▶ [Task statement]: None of the pictures should be copied, though every line of the listing must be printed exactly.

▶ [Listed records]:
========================

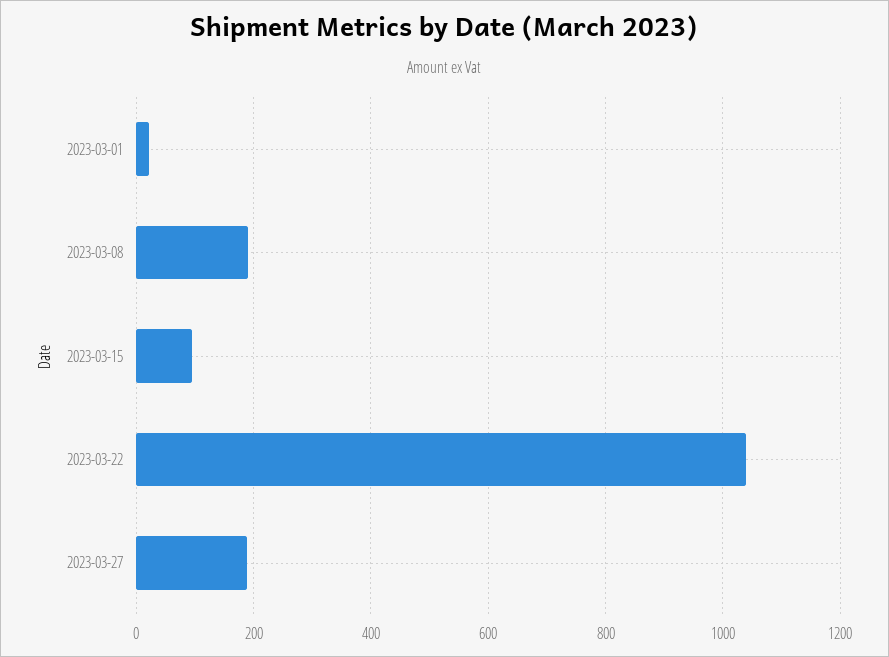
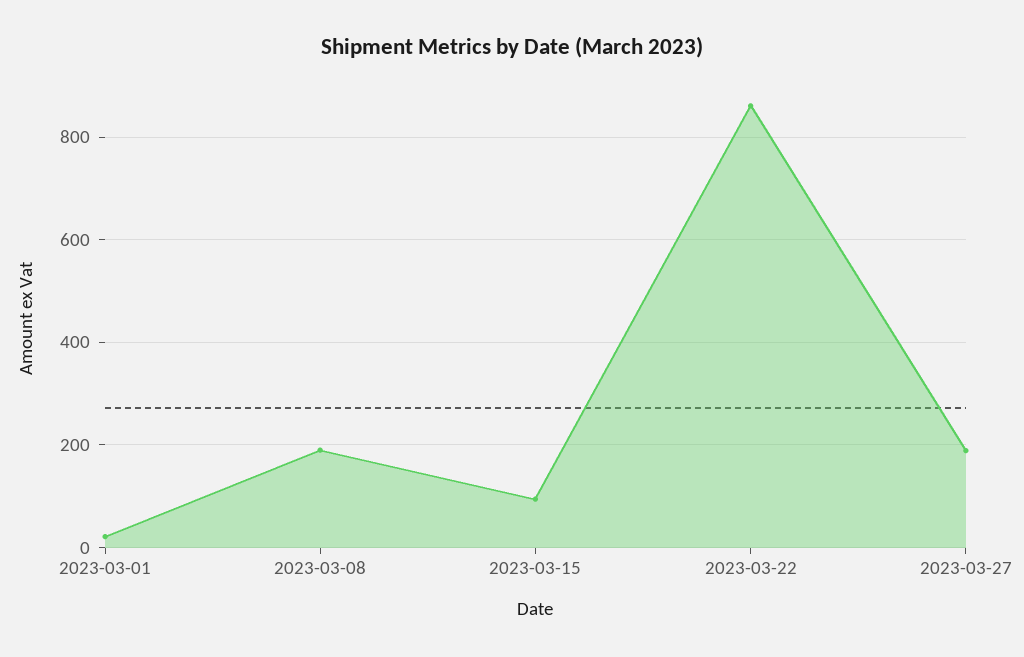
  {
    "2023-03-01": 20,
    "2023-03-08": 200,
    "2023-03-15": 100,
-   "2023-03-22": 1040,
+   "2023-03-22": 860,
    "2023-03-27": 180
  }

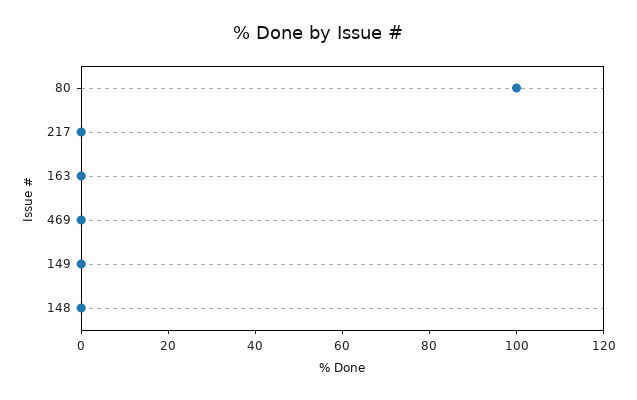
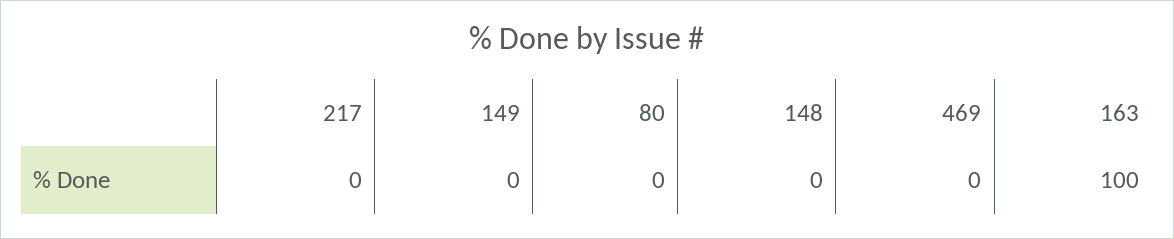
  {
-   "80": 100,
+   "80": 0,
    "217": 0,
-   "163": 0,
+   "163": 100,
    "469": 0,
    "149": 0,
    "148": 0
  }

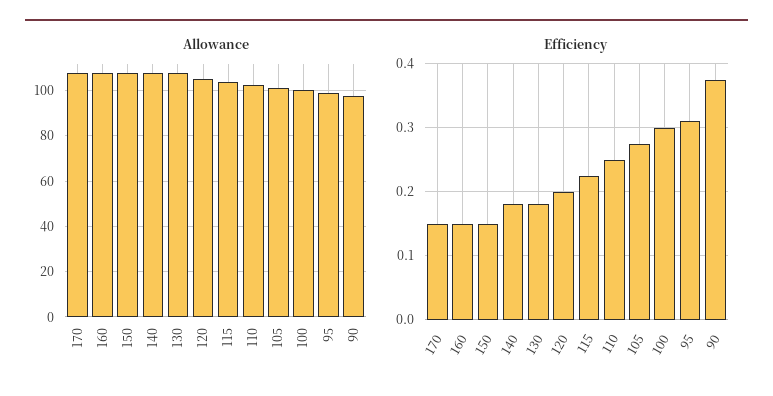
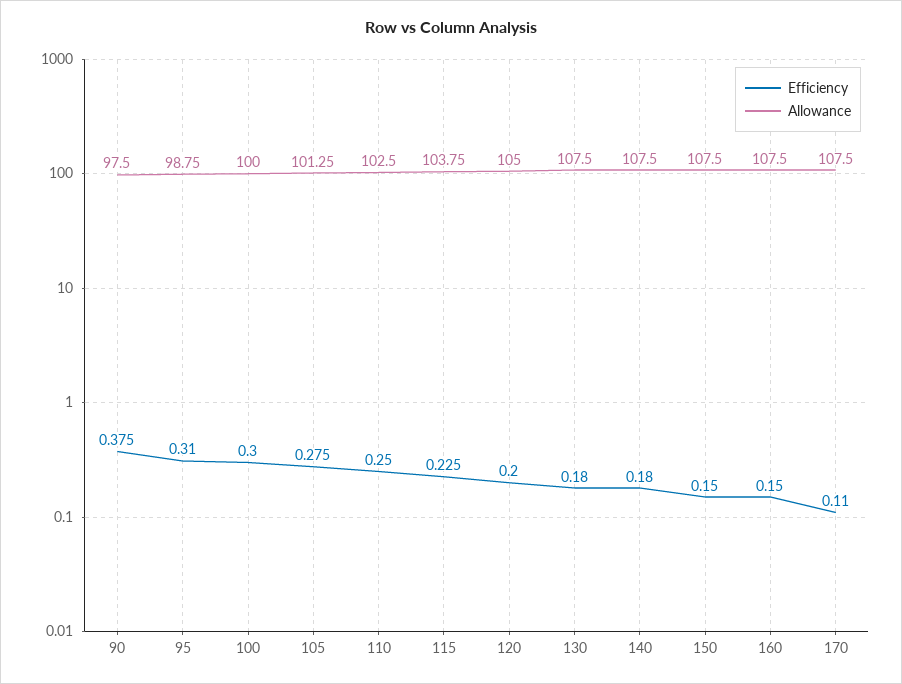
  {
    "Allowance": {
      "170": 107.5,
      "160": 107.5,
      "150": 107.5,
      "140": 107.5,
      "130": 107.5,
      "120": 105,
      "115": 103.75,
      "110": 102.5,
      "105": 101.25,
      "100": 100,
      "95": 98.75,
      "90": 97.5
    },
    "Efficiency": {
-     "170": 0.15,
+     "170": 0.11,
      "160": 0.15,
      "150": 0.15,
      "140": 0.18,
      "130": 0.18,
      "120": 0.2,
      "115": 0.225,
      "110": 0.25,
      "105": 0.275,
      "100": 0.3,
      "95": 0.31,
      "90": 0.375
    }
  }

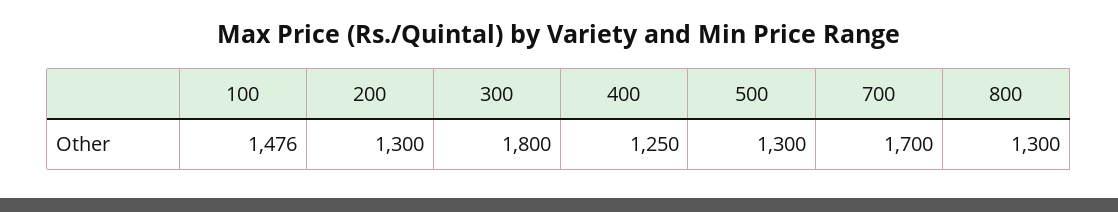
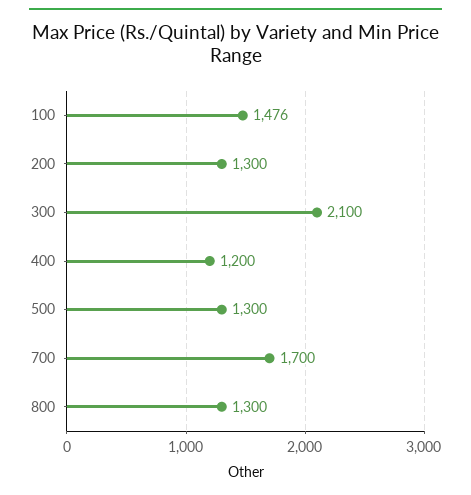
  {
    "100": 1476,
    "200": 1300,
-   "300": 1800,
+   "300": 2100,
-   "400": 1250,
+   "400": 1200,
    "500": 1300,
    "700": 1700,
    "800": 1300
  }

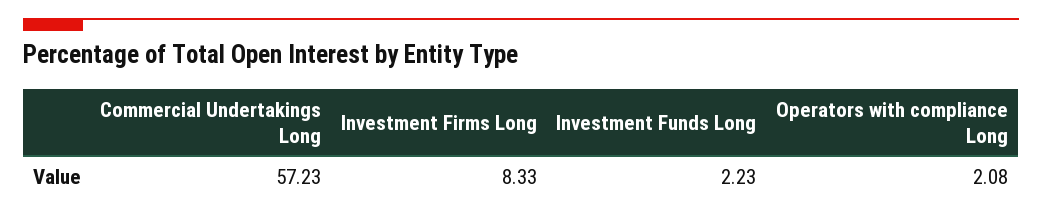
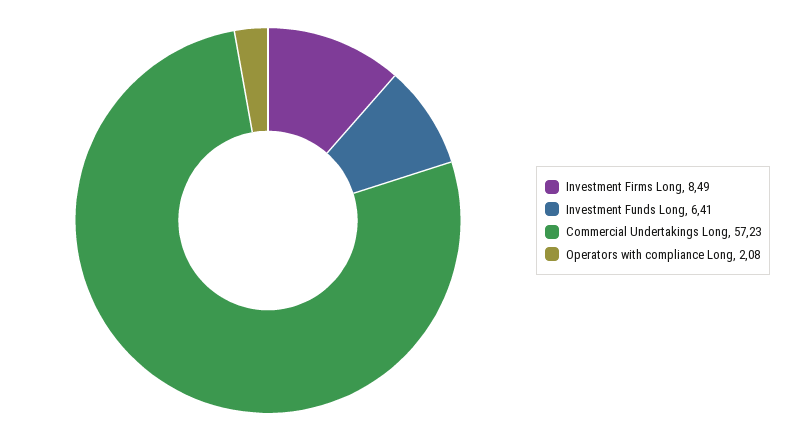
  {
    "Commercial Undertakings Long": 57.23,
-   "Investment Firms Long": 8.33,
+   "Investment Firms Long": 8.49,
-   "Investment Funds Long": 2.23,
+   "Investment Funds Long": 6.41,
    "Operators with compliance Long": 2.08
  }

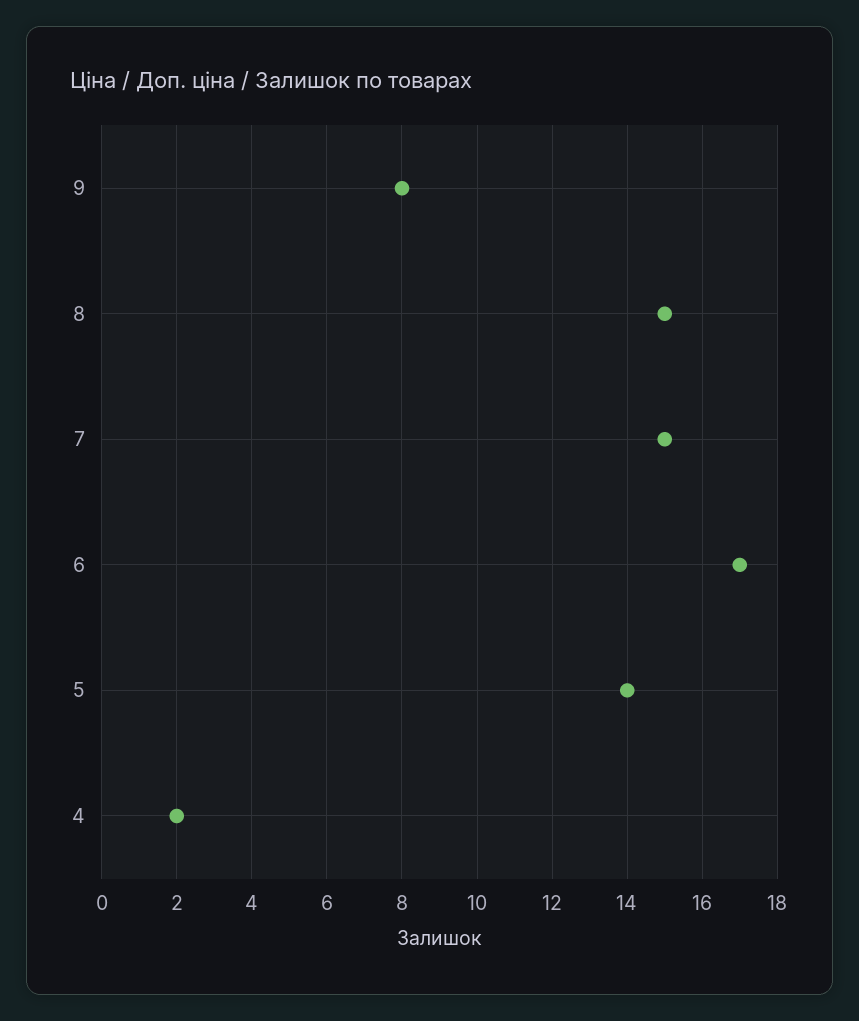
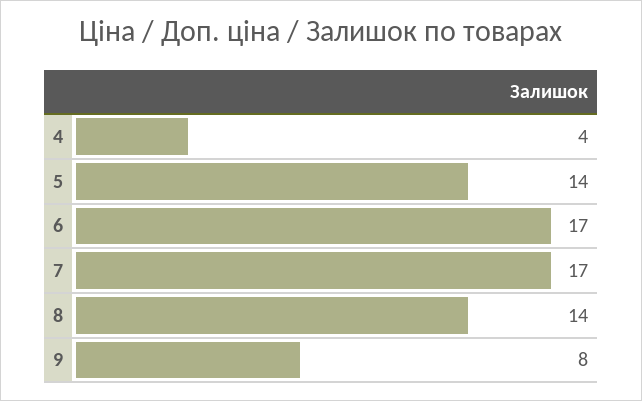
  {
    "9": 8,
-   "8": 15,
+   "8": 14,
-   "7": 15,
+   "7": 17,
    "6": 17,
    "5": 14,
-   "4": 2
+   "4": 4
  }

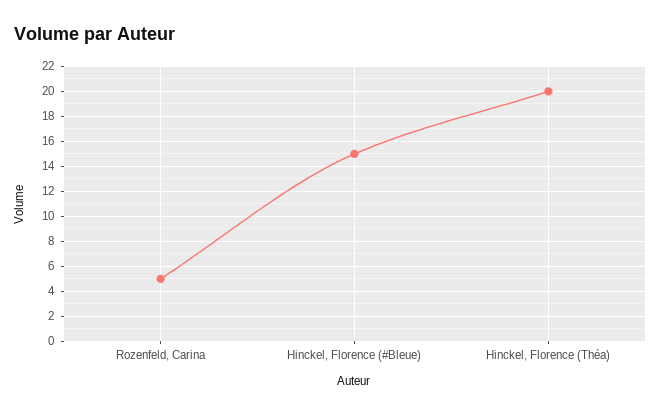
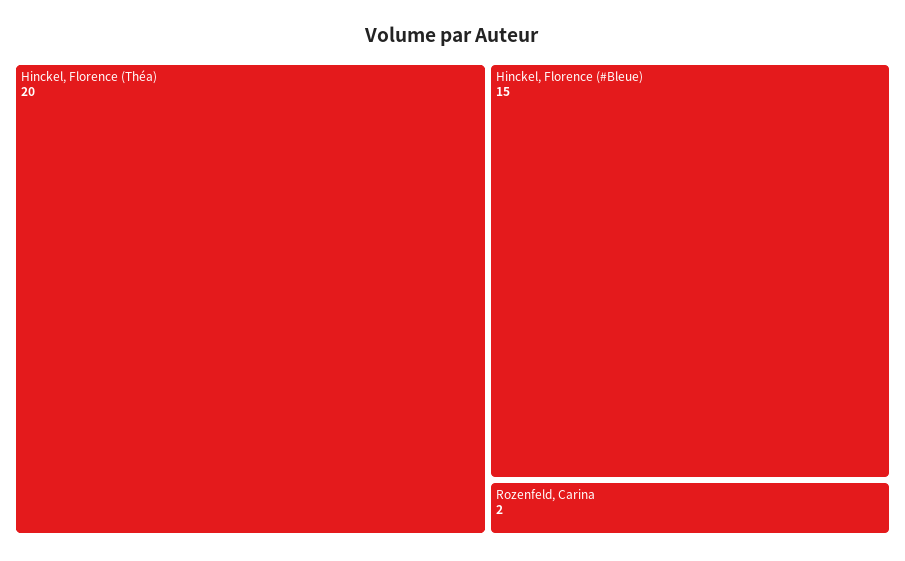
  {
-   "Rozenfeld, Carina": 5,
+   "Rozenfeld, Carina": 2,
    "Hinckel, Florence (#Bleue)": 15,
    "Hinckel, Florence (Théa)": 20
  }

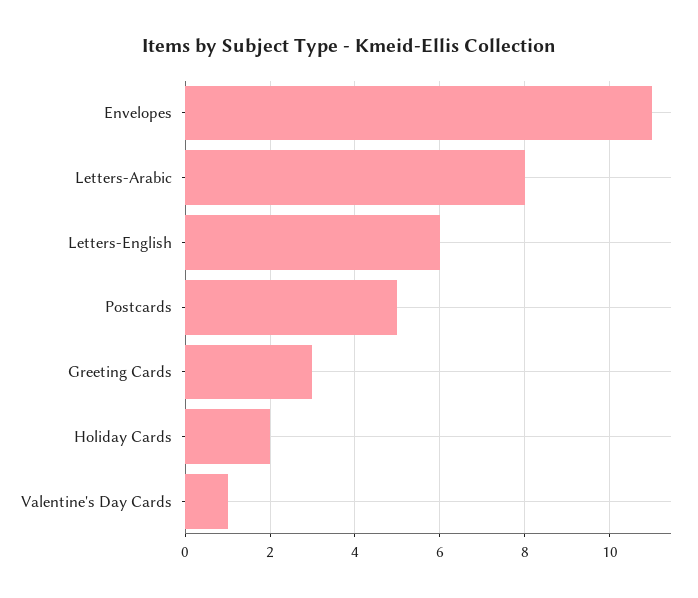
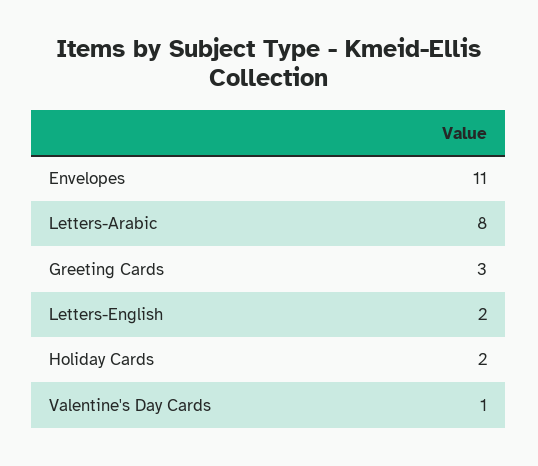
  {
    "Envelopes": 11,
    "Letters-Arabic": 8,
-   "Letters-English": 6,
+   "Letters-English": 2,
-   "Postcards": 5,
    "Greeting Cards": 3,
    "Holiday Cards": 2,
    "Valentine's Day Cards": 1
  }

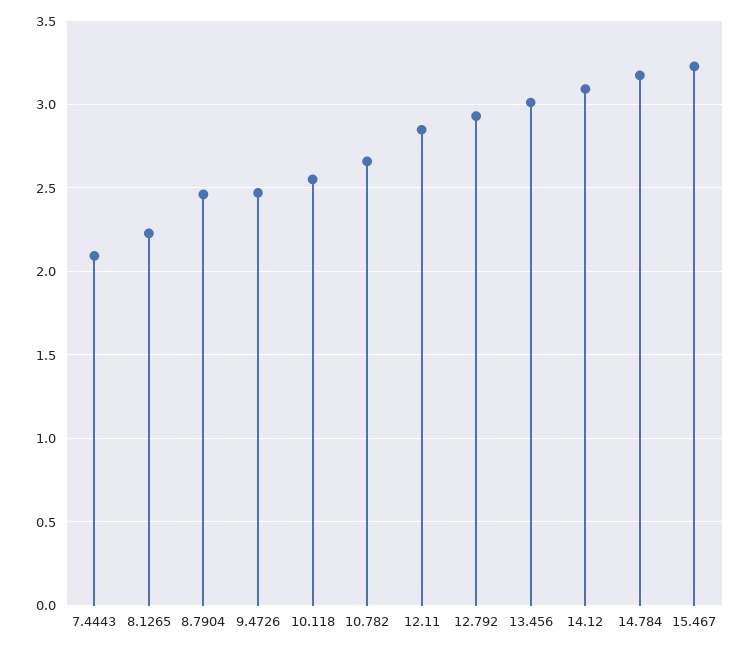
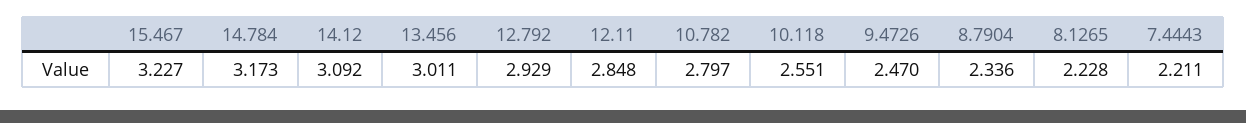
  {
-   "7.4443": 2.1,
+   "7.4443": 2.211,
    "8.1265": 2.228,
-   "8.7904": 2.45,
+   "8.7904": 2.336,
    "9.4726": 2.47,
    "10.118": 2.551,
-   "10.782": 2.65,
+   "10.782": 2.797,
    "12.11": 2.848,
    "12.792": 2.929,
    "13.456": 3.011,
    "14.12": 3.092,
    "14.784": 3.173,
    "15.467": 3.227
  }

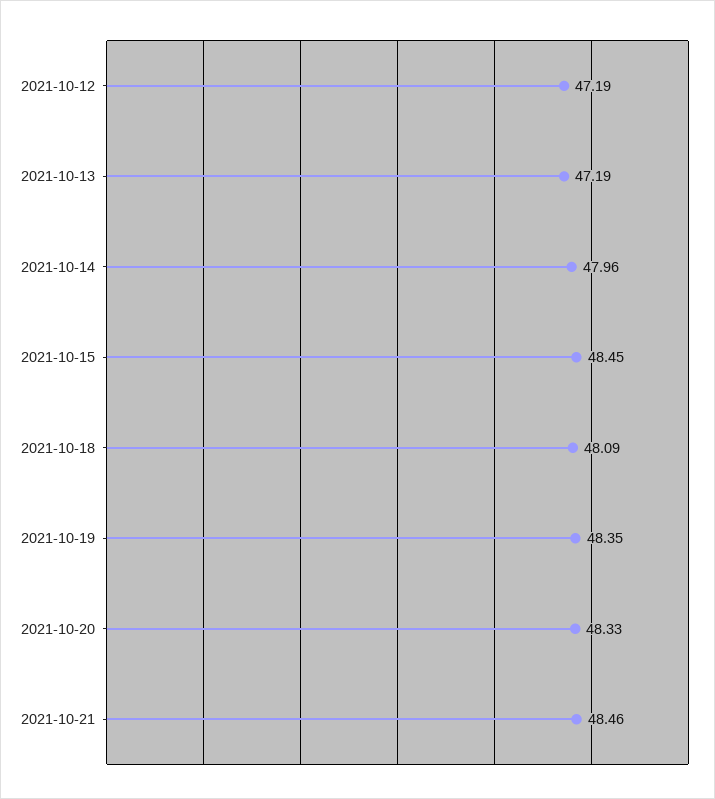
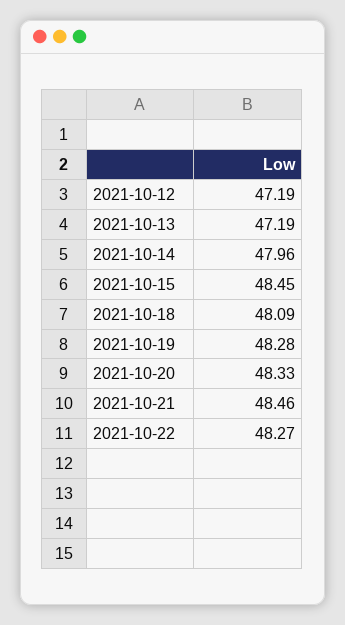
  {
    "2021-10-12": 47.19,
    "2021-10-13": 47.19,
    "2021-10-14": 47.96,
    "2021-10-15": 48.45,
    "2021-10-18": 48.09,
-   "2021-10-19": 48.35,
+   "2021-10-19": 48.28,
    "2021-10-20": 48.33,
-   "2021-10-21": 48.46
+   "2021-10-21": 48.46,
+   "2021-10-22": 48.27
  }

========================

▶ [Answer area]:
  {
    "2023-03-01": 20,
    "2023-03-08": 200,
    "2023-03-15": 100,
-   "2023-03-22": 1040,
+   "2023-03-22": 860,
    "2023-03-27": 180
  }

  {
-   "80": 100,
+   "80": 0,
    "217": 0,
-   "163": 0,
+   "163": 100,
    "469": 0,
    "149": 0,
    "148": 0
  }

  {
    "Allowance": {
      "170": 107.5,
      "160": 107.5,
      "150": 107.5,
      "140": 107.5,
      "130": 107.5,
      "120": 105,
      "115": 103.75,
      "110": 102.5,
      "105": 101.25,
      "100": 100,
      "95": 98.75,
      "90": 97.5
    },
    "Efficiency": {
-     "170": 0.15,
+     "170": 0.11,
      "160": 0.15,
      "150": 0.15,
      "140": 0.18,
      "130": 0.18,
      "120": 0.2,
      "115": 0.225,
      "110": 0.25,
      "105": 0.275,
      "100": 0.3,
      "95": 0.31,
      "90": 0.375
    }
  }

  {
    "100": 1476,
    "200": 1300,
-   "300": 1800,
+   "300": 2100,
-   "400": 1250,
+   "400": 1200,
    "500": 1300,
    "700": 1700,
    "800": 1300
  }

  {
    "Commercial Undertakings Long": 57.23,
-   "Investment Firms Long": 8.33,
+   "Investment Firms Long": 8.49,
-   "Investment Funds Long": 2.23,
+   "Investment Funds Long": 6.41,
    "Operators with compliance Long": 2.08
  }

  {
    "9": 8,
-   "8": 15,
+   "8": 14,
-   "7": 15,
+   "7": 17,
    "6": 17,
    "5": 14,
-   "4": 2
+   "4": 4
  }

  {
-   "Rozenfeld, Carina": 5,
+   "Rozenfeld, Carina": 2,
    "Hinckel, Florence (#Bleue)": 15,
    "Hinckel, Florence (Théa)": 20
  }

  {
    "Envelopes": 11,
    "Letters-Arabic": 8,
-   "Letters-English": 6,
+   "Letters-English": 2,
-   "Postcards": 5,
    "Greeting Cards": 3,
    "Holiday Cards": 2,
    "Valentine's Day Cards": 1
  }

  {
-   "7.4443": 2.1,
+   "7.4443": 2.211,
    "8.1265": 2.228,
-   "8.7904": 2.45,
+   "8.7904": 2.336,
    "9.4726": 2.47,
    "10.118": 2.551,
-   "10.782": 2.65,
+   "10.782": 2.797,
    "12.11": 2.848,
    "12.792": 2.929,
    "13.456": 3.011,
    "14.12": 3.092,
    "14.784": 3.173,
    "15.467": 3.227
  }

  {
    "2021-10-12": 47.19,
    "2021-10-13": 47.19,
    "2021-10-14": 47.96,
    "2021-10-15": 48.45,
    "2021-10-18": 48.09,
-   "2021-10-19": 48.35,
+   "2021-10-19": 48.28,
    "2021-10-20": 48.33,
-   "2021-10-21": 48.46
+   "2021-10-21": 48.46,
+   "2021-10-22": 48.27
  }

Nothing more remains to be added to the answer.